I thought that cellular phone (cell phone) are just for voice and text communications until I met Andres (not his real name). Andres was brought to the hospital for abdominal pain. He is a special patient because he is deft-mute. I can only understand him through his relatives who interpret his sign language.

One time when I made my rounds, only his wife was with him. The first she did was hand me her cell phone. She is also deft-mute. Written in text message was how Andres feels. So, I wrote my questions and explanations in my phone. Now I look at cell phone in another way, not justfor voice and text messages, but also a writing pad that we carry everyday.

Sunday, January 31, 2010

Back To Normal

My exams were finished 2 weeks ago. Everything is back to normal. I am seeing my admitted and clinic patients again, updated the websites and blogs I maintain, assisted my wife in home schooling our son and helped around the house.
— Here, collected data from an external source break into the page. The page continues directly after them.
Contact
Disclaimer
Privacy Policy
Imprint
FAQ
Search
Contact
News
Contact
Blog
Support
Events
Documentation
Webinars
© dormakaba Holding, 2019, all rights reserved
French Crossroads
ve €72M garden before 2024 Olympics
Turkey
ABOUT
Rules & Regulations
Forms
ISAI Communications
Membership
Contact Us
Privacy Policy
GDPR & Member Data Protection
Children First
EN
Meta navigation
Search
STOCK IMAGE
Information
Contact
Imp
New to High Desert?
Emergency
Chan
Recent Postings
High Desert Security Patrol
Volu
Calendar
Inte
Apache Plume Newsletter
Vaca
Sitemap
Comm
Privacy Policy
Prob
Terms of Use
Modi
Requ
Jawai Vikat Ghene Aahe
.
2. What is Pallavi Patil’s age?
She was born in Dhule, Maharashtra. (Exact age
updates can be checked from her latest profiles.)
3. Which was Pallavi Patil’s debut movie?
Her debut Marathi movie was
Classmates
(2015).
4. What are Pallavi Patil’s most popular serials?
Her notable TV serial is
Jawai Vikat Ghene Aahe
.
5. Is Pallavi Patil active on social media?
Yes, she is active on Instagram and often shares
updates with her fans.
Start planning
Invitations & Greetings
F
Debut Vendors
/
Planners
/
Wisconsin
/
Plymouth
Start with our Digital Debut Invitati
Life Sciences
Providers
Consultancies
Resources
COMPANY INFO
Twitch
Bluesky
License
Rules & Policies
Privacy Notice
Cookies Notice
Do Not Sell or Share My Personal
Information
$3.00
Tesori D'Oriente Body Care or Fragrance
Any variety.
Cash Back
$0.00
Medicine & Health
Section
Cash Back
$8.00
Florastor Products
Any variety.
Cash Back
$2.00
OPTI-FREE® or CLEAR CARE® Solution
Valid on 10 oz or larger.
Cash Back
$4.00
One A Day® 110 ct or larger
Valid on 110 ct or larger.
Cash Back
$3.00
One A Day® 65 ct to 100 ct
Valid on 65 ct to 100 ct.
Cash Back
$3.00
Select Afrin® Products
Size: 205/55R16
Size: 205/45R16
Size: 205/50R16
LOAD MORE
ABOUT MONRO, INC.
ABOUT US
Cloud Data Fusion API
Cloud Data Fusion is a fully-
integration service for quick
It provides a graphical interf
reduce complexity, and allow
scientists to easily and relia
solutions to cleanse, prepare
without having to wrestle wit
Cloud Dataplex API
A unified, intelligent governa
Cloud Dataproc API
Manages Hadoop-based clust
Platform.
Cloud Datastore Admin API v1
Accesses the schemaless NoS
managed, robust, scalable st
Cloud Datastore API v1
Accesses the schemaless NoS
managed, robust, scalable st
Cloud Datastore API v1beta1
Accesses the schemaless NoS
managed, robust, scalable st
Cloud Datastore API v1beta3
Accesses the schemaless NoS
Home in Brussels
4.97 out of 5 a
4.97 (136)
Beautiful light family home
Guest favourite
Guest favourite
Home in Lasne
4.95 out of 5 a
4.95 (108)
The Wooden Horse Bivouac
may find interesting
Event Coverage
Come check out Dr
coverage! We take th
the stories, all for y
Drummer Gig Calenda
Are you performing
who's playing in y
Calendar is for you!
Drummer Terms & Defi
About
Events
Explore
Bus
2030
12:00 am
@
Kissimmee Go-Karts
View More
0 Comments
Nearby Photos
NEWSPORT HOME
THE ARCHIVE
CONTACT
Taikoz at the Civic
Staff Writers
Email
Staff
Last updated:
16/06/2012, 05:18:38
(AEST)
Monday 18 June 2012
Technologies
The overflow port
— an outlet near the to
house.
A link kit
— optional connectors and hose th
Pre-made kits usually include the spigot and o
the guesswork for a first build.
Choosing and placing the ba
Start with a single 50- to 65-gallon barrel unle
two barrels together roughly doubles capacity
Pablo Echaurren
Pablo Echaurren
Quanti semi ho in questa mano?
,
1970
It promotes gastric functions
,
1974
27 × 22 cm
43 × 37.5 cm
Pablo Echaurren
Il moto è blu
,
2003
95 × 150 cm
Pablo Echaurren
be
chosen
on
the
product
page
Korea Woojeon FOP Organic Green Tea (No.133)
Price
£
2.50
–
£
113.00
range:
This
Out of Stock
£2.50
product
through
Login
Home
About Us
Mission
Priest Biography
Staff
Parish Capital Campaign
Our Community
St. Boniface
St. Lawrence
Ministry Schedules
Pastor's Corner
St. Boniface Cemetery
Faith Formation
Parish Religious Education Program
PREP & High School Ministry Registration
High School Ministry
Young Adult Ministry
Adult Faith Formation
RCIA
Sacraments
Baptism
There are still those who will take the oral exams on February 7. Results will be out probably on the second week of February before the Philippines Academy of Family Physicians (PAFP) annual convention on February 18-20, 2010. 

I hope that I will pass. By then I can say that everything is back to normal.

Monday, November 9, 2009

Filipino Physician OffLine

After typhoon “Ondoy”, it’s too hard to find time to blog. There are so many things to clean after the flood. I am also studying for my specialty board written exam in December and the oral exam in January. For the meantime I will be offline... so this is the Filipino Physician OffLine. But you can still email me at dfcs@dfcsantos.com.   By February, everything will be back to normal.

Saturday, October 17, 2009

Rainbows

After the rain, there is a rainbow. Marikina was hardly hit by typhoon “Ondoy”. I was not spared. Chest-deep flood entered our home, including my clinic and car. All my medical records, prescription pads, stethoscope, BP apparatus and other equipment were submerged in muddy flood water. Most of it I have to discard but I cleaned my stethoscope and BP apparatus. These are the basic tools I needed to re-start my practice.


I felt like a newly licensed doctor. I have to start from scratch. I bought stuffs to furnish my clinic. Make new records for every patient I treat day by day. The only difference is that I already have my patient base.


I did my first rounds 2 days after the flood. I have to take a jeep and walked a kilometer because traffic was not moving. The road was slippery because of mud, and dirty because of files of thrown-away things destroyed by the flood. I was commuting and walking for 3 days more until my sister lent her car.


After every disaster, sickness follows. Cases of diarrhea increased because of contaminated water supply. Leptospirosis, a rat urine-borne bacteria, lingered in the flood and mud. Many consulted at my clinc. Hospital admissions rose, making all hospitals in Marikina full. Never in my practice that I had 11 admissions in a day. Some were simply diarrhea, some confirmed case of Leptospirosis, and requiring dialysis. Until now, I have more than 5 confined patients in a day.


After the rain, there is a rainbow. They say that at the end of the rainbow there is a pot of gold. I need patients to earn a living.


After the flood that flushed away most of the things that make my life comfortable, I learned one thing. “We must live simply so that others may simply live.”